The risks and benefits of estrogen therapy should be considered for each woman at the time of menopause. Because of the other health benefits that it offers, estrogen is generally considered the first-line therapy for the prevention and treatment of osteoporosis.
Fosamax (Alendronate sodium ) is a medication that has been approved by the Food and Drug Administration for both the prevention and treatment of osteoporosis in postmenopausal women. It has been shown to increase bone mass in the spine, hip, and total body, and to reduce the risk of fractures in the spine, hip, and wrist.
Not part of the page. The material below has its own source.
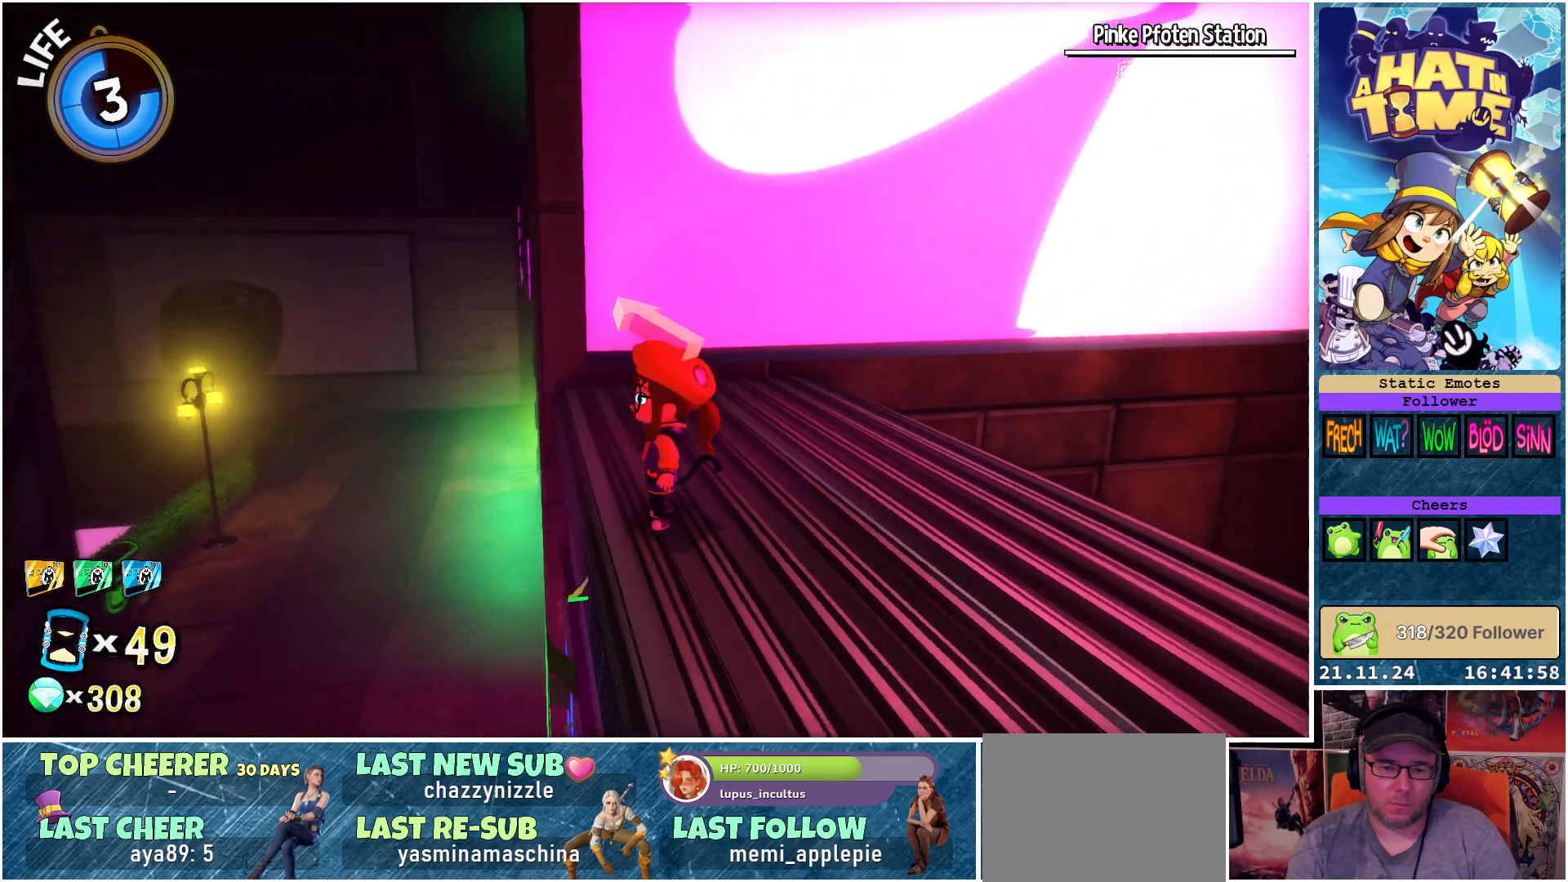
{"buttons": [], "left_stick": "center", "right_stick": "right", "events": []}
Fosamax should be taken with 6-8 ounces of plain water on an empty stomach, at least 30 minutes before the first food, beverage or oral medication of the day. If Fosamax is taken with anything other than plain water, it is not absorbed well. After the person takes Fosamax, he or she should not lie down for at least 30 minutes to reduce the chance of irritating the esophagus. Possible side effects include heartburn, chest pain, and difficulty swallowing.
Fosamax is considered an excellent alternative for people who cannot or will not take estrogen.
Miacalcin (Calcitonin) is a medication delivered as a nasal spray; it can also be administered as an injection. Miacalcin nasal spray has been approved by the Food and Drug Administration for the treatment of osteoporosis in women who have been postmenopausal for at least 5 years. Calcitonin has been shown to reduce the risk of fractures in the spine, although so far, studies have not shown that Miacalcin reduces hip fractures. There have been reports that calcitonin helps reduce pain, and therefore it is sometimes helpful for people who have recently had painful fractures. Miacalcin is generally considered safe, but also less effective than estrogen or Fosamax.
Evista (Raloxifene) is a SERM (selective estrogen receptor modulator) that is sometimes described as a "designer estrogen." Evista has been approved by the Food and Drug Administration for the prevention of osteoporosis in postmenopausal women. This medicine has estrogen-like effects on some areas of the body and anti-estrogen effects on other areas. Evista increases bone mass in the spine, hip, and total body by small amounts, and has been shown to reduce fractures in the spine. At this time studies have not shown that Evista reduces hip fractures.
Like estrogen, Evista lowers cholesterol and LDL, but it differs from estrogen in several ways. It does not cause vaginal bleeding or breast tenderness but it increases hot flashes. Preliminary data show a reduction in the risk of breast cancer with Evista (over a median of 30 months) and no increase in the risk of endometrial cancer. Like estrogen, Evista slightly increases the risk of deep vein thrombosis (blood clots).
Osteoporosis is a common disease that is both preventable and treatable. It is a "silent" condition that is best detected with a bone density measurement test. Four medications are approved for the prevention and/or treatment of osteoporosis, and there are also many new therapies on the horizon. The goal of both patients and doctors should be to identify low bone mass and start appropriate treatment early so that fractures can be prevented.